SECURING ENVIRONMENTAL JUSTICE. Biden’s administration has acknowledged that the energy and environmental policy decisions of the past have failed communities of colour. Most factories, refineries, landfills, and factory farms that tend to expose their residents to health risks from pollution have been put in Black, brown, and poor communities for decades (one of the consequences of systematic racism in laws, policies, and institutions). Biden has promised that no less than 40% of the benefits from federal investments in clean energy and clean water will go to communities that bear disproportionate pollution. Biden also pledged to make his policies accountable to the people, not to corporations.

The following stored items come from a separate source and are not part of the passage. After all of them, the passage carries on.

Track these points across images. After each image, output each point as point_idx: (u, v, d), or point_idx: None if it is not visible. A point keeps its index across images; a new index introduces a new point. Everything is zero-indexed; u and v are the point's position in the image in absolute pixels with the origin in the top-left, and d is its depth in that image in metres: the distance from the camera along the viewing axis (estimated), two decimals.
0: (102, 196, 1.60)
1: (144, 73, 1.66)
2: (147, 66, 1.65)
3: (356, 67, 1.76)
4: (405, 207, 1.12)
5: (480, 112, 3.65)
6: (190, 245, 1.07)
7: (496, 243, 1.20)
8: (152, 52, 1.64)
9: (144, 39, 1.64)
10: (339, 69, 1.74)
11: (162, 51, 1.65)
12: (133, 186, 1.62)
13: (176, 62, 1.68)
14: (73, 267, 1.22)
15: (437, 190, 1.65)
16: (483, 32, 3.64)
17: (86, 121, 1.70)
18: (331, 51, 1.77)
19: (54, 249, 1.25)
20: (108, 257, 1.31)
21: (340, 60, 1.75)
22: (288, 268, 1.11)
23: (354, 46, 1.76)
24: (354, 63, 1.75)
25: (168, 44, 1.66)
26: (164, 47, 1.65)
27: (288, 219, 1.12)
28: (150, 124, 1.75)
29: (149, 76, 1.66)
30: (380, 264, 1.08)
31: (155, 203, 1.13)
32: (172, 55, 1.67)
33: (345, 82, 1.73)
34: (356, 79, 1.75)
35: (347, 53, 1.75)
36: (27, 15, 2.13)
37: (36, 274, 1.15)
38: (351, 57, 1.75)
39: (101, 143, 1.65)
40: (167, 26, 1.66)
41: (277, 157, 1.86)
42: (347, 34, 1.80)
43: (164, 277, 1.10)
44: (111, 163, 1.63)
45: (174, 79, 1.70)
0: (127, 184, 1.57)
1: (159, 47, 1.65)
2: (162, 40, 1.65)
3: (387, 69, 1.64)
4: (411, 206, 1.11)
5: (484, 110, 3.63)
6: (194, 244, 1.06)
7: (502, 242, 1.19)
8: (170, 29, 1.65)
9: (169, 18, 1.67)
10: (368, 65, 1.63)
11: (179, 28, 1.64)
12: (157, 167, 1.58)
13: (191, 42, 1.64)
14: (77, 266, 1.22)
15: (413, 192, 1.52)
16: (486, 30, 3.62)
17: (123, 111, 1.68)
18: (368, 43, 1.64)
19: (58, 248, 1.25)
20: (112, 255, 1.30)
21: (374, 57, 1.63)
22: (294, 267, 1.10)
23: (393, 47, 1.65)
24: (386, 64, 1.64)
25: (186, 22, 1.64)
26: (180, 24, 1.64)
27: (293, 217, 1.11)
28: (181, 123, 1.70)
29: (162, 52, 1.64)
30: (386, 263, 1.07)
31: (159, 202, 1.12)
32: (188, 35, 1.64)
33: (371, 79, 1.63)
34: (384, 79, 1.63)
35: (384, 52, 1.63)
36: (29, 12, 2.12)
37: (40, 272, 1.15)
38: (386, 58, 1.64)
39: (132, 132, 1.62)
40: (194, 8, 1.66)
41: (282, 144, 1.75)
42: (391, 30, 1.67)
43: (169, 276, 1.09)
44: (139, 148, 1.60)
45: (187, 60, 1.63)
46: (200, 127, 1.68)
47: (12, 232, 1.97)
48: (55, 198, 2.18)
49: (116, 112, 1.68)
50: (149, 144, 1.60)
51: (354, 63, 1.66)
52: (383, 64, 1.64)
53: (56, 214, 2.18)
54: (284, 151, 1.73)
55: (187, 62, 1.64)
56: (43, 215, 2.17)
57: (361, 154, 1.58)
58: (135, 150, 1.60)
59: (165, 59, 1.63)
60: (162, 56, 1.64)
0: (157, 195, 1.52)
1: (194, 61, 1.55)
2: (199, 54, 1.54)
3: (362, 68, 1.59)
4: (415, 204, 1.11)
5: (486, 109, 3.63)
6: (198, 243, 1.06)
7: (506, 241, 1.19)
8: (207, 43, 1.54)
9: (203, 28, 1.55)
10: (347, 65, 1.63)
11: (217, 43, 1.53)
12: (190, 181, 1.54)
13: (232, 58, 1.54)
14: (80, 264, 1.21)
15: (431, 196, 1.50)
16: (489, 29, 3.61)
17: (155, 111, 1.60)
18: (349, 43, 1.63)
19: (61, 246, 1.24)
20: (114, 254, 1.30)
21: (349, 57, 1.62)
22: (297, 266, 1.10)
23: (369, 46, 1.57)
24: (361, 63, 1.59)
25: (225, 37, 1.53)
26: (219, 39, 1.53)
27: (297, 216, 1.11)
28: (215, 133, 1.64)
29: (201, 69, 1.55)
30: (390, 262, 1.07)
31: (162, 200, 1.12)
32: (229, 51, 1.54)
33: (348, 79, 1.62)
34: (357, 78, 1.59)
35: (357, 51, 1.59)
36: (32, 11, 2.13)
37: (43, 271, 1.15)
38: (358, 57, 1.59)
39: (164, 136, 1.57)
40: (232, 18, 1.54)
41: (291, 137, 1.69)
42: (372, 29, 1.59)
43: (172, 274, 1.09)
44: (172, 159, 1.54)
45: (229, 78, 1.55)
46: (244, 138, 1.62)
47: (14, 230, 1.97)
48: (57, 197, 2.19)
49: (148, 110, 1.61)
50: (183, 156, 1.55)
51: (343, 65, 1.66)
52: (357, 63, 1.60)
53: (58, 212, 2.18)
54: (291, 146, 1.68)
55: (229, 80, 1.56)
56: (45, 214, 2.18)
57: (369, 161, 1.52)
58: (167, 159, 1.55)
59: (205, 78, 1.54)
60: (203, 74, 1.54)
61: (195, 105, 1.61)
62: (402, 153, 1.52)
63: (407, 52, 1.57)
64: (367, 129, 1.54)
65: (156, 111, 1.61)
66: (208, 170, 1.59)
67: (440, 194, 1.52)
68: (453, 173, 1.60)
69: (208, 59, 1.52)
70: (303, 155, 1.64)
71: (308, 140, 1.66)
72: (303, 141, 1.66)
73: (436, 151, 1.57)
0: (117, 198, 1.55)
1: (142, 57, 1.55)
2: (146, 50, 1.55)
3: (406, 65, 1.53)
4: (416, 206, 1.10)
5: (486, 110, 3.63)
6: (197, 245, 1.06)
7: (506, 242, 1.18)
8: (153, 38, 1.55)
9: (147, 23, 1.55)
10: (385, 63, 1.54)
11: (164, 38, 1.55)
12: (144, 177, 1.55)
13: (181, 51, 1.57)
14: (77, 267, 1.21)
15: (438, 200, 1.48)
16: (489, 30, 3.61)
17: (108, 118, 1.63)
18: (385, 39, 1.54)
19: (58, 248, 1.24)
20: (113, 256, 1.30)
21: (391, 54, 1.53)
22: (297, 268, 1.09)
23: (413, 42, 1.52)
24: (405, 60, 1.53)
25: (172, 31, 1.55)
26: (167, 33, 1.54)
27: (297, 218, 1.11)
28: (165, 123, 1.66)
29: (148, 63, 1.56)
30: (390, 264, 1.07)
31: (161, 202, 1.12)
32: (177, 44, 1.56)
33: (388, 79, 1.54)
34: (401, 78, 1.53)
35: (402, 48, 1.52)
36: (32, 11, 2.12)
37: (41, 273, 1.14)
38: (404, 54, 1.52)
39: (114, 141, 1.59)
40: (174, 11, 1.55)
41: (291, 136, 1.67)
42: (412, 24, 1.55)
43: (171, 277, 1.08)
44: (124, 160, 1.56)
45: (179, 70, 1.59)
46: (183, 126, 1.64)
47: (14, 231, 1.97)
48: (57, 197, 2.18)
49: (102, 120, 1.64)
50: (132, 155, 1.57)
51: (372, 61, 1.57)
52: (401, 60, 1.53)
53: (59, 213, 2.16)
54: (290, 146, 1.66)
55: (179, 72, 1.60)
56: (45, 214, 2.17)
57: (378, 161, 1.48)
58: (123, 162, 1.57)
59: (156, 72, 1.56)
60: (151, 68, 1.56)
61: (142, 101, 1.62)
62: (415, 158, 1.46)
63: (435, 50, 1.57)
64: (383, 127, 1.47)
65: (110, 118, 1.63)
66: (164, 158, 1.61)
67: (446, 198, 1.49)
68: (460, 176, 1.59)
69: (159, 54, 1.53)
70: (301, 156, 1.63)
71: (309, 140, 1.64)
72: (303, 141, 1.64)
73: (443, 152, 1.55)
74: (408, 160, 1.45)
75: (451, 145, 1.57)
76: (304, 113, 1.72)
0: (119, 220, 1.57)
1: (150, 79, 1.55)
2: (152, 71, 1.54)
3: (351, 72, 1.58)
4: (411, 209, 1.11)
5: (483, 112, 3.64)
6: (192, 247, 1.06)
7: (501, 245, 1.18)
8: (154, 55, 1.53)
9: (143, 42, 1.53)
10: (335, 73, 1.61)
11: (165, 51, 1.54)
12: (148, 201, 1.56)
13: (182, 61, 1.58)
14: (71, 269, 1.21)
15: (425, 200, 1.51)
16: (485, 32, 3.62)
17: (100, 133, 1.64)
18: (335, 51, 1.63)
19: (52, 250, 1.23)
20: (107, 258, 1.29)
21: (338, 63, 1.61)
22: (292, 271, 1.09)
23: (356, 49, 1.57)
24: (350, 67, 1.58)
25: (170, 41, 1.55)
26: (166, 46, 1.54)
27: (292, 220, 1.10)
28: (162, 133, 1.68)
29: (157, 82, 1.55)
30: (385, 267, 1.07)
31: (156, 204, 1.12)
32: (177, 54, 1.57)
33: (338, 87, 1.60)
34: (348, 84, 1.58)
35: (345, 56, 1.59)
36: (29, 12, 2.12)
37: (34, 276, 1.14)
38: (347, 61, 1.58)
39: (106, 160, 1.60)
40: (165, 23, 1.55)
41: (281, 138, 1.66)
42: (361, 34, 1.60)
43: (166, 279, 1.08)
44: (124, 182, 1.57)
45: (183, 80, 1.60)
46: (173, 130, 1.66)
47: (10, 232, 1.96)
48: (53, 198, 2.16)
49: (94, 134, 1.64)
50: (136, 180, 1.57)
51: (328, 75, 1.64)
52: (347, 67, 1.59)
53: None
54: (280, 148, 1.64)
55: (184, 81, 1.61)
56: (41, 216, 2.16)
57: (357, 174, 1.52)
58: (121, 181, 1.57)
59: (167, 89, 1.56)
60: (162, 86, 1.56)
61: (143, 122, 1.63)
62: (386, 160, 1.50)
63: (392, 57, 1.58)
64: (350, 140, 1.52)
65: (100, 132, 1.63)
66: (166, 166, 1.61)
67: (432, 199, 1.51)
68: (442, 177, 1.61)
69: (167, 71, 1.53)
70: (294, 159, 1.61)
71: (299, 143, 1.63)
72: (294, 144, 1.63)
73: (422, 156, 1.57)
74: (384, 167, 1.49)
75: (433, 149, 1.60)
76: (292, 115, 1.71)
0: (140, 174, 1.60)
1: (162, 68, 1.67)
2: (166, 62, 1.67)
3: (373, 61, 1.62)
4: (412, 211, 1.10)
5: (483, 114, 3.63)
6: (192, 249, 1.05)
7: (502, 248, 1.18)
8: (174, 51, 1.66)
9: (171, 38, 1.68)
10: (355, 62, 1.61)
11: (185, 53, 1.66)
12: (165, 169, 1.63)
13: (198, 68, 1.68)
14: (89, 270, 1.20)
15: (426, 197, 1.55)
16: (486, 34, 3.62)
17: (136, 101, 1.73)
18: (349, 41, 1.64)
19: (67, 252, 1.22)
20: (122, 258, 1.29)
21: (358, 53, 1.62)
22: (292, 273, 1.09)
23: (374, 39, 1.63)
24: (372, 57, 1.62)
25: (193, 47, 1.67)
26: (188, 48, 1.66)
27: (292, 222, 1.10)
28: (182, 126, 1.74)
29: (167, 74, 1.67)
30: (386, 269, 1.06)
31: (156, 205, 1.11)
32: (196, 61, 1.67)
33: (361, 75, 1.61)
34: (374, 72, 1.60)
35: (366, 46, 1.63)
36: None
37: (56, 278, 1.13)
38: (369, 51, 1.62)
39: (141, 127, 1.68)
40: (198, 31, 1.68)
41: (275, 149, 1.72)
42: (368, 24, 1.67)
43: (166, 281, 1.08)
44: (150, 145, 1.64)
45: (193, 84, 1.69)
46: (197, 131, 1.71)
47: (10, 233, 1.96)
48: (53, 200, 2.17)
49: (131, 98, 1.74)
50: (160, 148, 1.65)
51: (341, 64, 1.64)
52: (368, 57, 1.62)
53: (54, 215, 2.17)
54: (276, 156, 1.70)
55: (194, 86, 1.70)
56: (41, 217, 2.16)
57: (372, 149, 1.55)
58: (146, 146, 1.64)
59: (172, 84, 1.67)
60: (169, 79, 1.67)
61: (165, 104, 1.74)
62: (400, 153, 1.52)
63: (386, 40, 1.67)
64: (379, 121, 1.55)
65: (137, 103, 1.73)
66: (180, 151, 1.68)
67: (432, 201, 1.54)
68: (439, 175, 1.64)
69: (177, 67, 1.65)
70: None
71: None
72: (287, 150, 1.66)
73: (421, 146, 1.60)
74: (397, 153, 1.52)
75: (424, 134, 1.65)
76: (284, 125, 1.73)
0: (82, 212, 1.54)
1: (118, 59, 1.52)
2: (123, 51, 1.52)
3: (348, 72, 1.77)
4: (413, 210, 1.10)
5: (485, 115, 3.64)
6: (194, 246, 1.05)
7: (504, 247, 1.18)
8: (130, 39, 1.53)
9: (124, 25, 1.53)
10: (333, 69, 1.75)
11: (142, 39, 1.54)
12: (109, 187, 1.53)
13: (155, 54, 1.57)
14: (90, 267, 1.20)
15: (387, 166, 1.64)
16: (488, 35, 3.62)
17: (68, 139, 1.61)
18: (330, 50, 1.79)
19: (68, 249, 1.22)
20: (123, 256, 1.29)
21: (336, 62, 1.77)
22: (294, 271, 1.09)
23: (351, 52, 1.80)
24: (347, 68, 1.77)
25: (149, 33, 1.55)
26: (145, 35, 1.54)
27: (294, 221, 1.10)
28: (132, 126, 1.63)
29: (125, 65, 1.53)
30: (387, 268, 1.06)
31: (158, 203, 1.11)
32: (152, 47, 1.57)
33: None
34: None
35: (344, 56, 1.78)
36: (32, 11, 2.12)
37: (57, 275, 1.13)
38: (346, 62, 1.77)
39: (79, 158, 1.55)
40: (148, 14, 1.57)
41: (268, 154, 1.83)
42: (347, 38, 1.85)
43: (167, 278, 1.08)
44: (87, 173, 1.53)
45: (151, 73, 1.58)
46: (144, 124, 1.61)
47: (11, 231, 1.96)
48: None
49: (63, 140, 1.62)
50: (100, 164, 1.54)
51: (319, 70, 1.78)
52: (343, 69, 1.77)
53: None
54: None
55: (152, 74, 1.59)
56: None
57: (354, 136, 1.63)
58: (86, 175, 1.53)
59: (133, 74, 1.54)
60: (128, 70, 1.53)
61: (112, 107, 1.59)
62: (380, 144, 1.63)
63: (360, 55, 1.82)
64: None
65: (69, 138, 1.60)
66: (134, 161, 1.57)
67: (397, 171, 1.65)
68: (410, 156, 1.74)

USING HIS WHOLE GOVERNMENT TO TAKE ON CLIMATE CHANGE. Joe Biden sticks to an “all-of-government” strategy, which means assuring that all federal agencies have their part in cutting nationwide greenhouse gas emissions. Although the past administrations used to dedicate only the Environmental Protection Agency to climate issues, every agency is a climate agency now. The federal agencies playing a role in Biden’s environmental agenda includes the Interior department (to conserve one-third of all land and water by 2030), the Energy Department (to conduct lean energy research and development programs), the Defense e Department (to purchase clean and resilient energy technologies), the Treasury Department (to require institutions to weigh climate risk in their investments), the Agriculture Department (to pay farmers and forest landowners to reduce and offset emissions through a credit program), the Education Department (to assist in the electrification of bus fleets and greening of school buildings), and the Justice Department (to prioritize federal civil cases with a climate focus and to negotiate supplemental climate projects in settlements with polluters).
Environmentalists call the day Joe Biden got elected as “the single biggest day for climate action in more than a decade”. The US has finally got a leader it deserves – someone who perceives climate change as “an existential threat” and wants to make the environmental agenda central. President Biden has got the boldest climate plan in US history and it finally gives some hope for a greener future.